» **WRITTEN TASK**
Write the next part of the exchange about precompiling JSPs, picking up right after its last sentence.

» **EXCERPT PROVIDED**
######

Why do you want to do this though, there is not, for instance, any speed
improvement, as this is what the container does anyway?

Under certain conditions  you do not want the user to wait for the
first time compile of the JSP. This is when you have a contractual agreement
with a client that a page needs to served in x seconds and you need to
deliver and deploy the JSPs pre-compiled. This is needed when your
application goes into production. ;-)
The speed improvement is in terms of response time for the page to be
served.

In fact, instead of going through this whole excersize you could try to find
the compiled class that the container generates anyway.

I dont really need the compiled file once it has been deployed.

For Tomcat seach under the appropriate project sub-directory withing the
"work" directory.

I am aware,. Many thanks

Rajesh Thiharie
New Delhi, India
91 124 6455511 x 109 Work

You can use the provided jspc (jsp compiler) with the servlet container
you use.
Jakarta Tomcat and WebLogic have them The others I am not aware of, but
they should have them.
<Check>
You will need to set the CLASSPATH properly to be able to get jspc to
compile properly.

######

» **DATASET CONTENT**
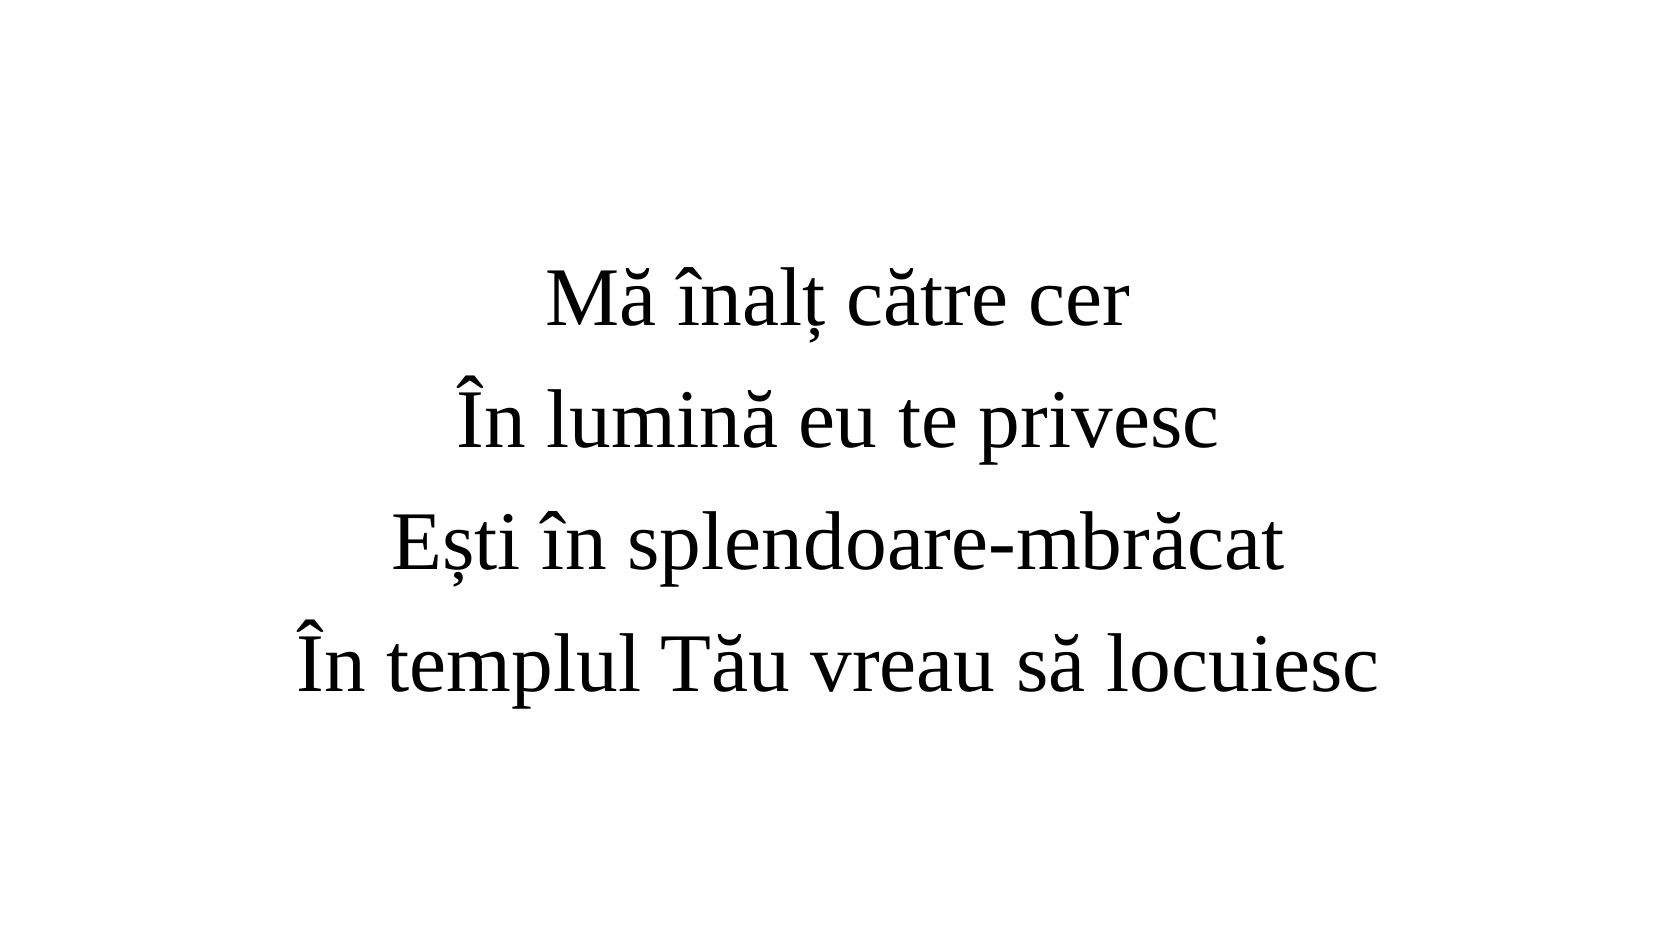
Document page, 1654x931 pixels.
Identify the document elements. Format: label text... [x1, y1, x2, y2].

subtitle Mă înalț către cer În lumină eu te privesc Ești în splendoare-mbrăcat În templul Tău vreau să locuiesc [141, 238, 1536, 713]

######

» **WRITTEN ANSWER**
</Check>

When you compile a JSP ( filename.jsp ) file, it gets converted to a
.java file,
i.e., filename.java. You then need to compile it with the normal java
compiler
( javac ) and place the resulting class file in WEB-INF/classes.
After that you need to define a mapping for the filename.jsp to
filename.class
in the web.xml file inside your web application. If you do not do the
mapping
the servlet container will compile the JSP file in the work directory
which will
defeat the purpose of  pre-compiling.

You can automate the whole process with Jakarta Ant too. However that will
involve you spending some time learning the way Jakarta Ant works.

===========================================================================
To unsubscribe: mailto [EMAIL PROTECTED] with body: "signoff JSP-INTEREST".
For digest: mailto [EMAIL PROTECTED] with body: "set JSP-INTEREST DIGEST".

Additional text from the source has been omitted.